# Избранный отрывок
Какое же меня постигло разочарование! Мясо и сегодня было очень вкусным, но это была просто вкусная еда. Не было вчерашнего счастья. И впредь оно уже не повторилось. Слишком быстро человек привыкает. Почти равно — и к плохому, и к хорошему. К последнему — куда быстрее, к сожалению. Поэтому я с жалостью (но без сочувствия) слушаю растерянные сетования тех, кто на свободу устремлялся из разнообразных плотских побуждений.

С новыми неведомыми тягостями мы столкнулись на свободе. Мне попалась тут недавно книга знаменитого психолога и психиатра Виктора Франкла «Человек в поисках смысла жизни». Франкл сам прошел через фашистские концлагеря (еврей, естественно) и выжил, проведя три года в условиях, делающих абсолютно авторитетными его слова и мысли о человеке в неволе.

И только странные, очень странные несоответствия смутно беспокоили меня при чтении этой замечательной книги. Судите сами.

В лагере, пишет Франкл, все с очевидностью страдали от мучительного нового чувства собственной неполноценности. Каждый был на воле кем-то, чувствовал свою уверенную принадлежность к какому-то сообществу людей, обладал разными связями, твердо ощущал свое место в мире, а теперь как бы оказывался в вакууме и безо всякой почвы под ногами.

# Предоставленные строки
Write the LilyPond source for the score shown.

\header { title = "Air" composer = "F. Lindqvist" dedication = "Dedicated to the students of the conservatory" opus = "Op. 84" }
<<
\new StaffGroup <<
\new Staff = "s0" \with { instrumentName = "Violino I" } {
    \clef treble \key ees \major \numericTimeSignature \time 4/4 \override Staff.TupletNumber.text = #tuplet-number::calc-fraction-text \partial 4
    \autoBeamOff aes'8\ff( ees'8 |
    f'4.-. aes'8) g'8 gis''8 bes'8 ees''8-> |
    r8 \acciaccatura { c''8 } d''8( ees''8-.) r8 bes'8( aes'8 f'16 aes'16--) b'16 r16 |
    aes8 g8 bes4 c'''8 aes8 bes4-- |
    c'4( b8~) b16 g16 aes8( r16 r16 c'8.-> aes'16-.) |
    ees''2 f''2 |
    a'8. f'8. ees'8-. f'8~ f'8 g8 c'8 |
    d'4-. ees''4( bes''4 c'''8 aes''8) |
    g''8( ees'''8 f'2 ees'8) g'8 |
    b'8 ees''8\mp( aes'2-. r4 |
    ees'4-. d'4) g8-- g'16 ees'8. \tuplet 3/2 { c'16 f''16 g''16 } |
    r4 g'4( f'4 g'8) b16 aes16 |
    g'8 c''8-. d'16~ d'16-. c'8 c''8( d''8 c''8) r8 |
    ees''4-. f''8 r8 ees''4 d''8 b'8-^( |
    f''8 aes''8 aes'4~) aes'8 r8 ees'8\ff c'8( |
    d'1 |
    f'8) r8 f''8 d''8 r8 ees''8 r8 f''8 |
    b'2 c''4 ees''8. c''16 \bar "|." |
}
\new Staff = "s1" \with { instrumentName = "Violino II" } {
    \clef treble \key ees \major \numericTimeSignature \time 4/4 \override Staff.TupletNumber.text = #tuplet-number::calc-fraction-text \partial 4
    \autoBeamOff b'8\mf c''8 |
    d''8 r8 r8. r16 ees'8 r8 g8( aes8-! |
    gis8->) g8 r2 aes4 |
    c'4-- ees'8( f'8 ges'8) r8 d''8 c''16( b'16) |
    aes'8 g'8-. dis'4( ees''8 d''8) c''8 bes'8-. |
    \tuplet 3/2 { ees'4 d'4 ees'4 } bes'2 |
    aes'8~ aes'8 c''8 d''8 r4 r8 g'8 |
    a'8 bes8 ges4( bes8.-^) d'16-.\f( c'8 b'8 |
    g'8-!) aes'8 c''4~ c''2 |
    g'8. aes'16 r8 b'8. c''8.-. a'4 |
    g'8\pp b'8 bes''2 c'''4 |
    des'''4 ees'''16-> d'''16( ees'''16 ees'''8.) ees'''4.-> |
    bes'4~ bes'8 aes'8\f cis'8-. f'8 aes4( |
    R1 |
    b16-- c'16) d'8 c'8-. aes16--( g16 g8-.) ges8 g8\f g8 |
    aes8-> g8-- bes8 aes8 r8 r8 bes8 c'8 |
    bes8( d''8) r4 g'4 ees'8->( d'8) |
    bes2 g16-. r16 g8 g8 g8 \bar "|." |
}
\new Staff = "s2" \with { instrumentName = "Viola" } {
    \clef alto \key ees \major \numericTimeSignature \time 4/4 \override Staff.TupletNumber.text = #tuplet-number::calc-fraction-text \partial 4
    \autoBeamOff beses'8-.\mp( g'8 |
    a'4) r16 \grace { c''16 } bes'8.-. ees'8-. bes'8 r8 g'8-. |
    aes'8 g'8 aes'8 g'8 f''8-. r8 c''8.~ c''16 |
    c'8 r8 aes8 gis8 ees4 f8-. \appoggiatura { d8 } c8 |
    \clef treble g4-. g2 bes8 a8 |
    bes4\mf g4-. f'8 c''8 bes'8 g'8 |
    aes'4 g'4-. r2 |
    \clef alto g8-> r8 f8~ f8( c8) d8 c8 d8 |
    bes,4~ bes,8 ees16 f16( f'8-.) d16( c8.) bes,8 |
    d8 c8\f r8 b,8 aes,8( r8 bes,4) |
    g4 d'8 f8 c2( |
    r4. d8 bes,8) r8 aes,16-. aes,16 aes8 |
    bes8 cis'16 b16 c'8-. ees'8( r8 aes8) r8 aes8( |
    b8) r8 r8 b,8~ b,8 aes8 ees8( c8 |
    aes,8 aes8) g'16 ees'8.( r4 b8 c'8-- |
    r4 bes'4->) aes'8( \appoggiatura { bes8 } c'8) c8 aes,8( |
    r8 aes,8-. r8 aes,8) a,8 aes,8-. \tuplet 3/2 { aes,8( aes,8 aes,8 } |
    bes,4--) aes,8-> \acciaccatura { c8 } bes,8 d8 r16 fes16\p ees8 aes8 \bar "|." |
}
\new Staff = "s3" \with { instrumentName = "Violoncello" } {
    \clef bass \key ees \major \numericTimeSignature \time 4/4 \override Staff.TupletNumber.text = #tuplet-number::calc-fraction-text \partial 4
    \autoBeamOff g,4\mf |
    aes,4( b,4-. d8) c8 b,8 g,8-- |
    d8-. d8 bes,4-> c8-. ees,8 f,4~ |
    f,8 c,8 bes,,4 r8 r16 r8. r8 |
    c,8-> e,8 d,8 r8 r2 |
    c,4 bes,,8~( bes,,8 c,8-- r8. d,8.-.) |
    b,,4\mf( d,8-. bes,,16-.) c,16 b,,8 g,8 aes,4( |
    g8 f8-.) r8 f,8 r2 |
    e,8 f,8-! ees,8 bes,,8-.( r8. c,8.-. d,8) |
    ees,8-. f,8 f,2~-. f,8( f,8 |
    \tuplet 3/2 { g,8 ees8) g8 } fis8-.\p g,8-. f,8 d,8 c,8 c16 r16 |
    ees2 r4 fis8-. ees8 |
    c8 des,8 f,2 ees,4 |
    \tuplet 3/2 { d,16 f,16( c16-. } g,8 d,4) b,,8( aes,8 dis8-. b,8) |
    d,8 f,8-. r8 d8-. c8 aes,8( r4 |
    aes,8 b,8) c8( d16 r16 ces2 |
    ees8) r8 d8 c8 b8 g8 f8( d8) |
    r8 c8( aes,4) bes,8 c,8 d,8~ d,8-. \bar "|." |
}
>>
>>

# Краткое задание 1
Процитируйте из отрывка фрагмент от слов «С новыми неведомыми» до слов «книги. Судите сами.».
# Краткое задание 2
Сколько лет, согласно отрывку, Франкл провел в фашистских концлагерях?

# Ответ 1
С новыми неведомыми тягостями мы столкнулись на свободе. Мне попалась тут недавно книга знаменитого психолога и психиатра Виктора Франкла «Человек в поисках смысла жизни». Франкл сам прошел через фашистские концлагеря (еврей, естественно) и выжил, проведя три года в условиях, делающих абсолютно авторитетными его слова и мысли о человеке в неволе.

И только странные, очень странные несоответствия смутно беспокоили меня при чтении этой замечательной книги. Судите сами.

# Ответ 2
Три года.